Physical trauma is always a concern when engaging in urethral play. Sounds should be used as a set starting small and working up to larger sizes. Starting large may not allow the smooth muscle surrounding the urethral mucosa to accommodate to the size of the sound and could result in tearing. Similarly, a sound should never be forced. If you meet resistance applying too much pressure could result in the creation of a false passage. This could result in urine passing into spaces parallel to the urethra and increases the risk of infection, abscess formation and bleeding. When playing with sounds a forced passage is a false passage. One of the major dangers of causing physical trauma to the urethra is that it can result in scarring and the creation of a urethral stricture.
And this is an excerpt from an NHS page about urethral dilation:
An antibiotic injection is given as a precaution against infection. The area around the end of the urethra is then cleaned with an antiseptic solution. After this, local anesthetic lubricant gel is inserted into the urethra. For female patients, the gel is applied to the dilator instead.
And lets be honest, the NHS is constantly cutting costs. They are not going to ‘waste’ a preemptive antibiotic injection on someone if it is not considered an important precaution.
Precautions not mentioned but that we advise:
- Use of sterile fields (such as sterile crepe paper from a wound care kit) around the urethra
- Use of sterile lubricant from single use sachets
- Use of sterile gloves that are changed regularly to minimize contaminants passed from surroundings/other kit to the sounds and urethra
Sterile technique is not simply about using ‘clean’ equipment. The very act of sounding (or any other play where sterile technique is recommended) must be conducted in a manner that minimizes the risk of contamination and infection. Do NOT touch the sounds once sterilized without sterile gloves, do NOT use the same pair of gloves to prepare the play and to perform the play, do NOT touch the disinfected area/sterile area with bare hands or contaminated gloves, do NOT pick something up (such as a camera) and then resume the play without changing gloves, use sterile technique when changing gloves so the outside surface of the gloves is not contaminated, do not scratch your face or wipe your nose, etc.

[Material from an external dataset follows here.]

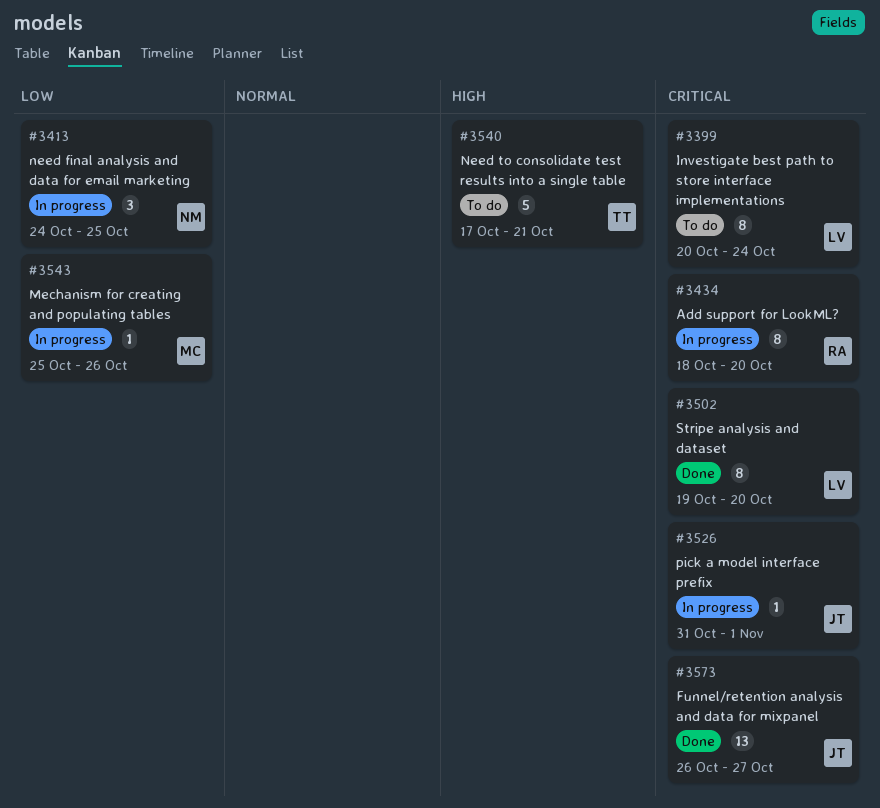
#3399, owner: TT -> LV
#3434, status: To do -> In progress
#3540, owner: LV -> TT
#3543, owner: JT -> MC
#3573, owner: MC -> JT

Sterile (also known as aseptic) is a very particular level of cleanliness. It means free of microorganisms and contaminants and particular processes must be followed to ensure sterility. Using antiseptic solutions, alcohol or boiling water is NOT sufficient to sterilize. Cold sterilizing solutions are available from medical suppliers and alternatively an autoclave is used (look up ‘pressure cooker sterilization’ for a budget, at-home version).
Infections in the blood stream can and do kill people. Don’t take risks unless you know what you’re getting into. Please carefully research play before engaging in it and discuss the risks in full with your play partners.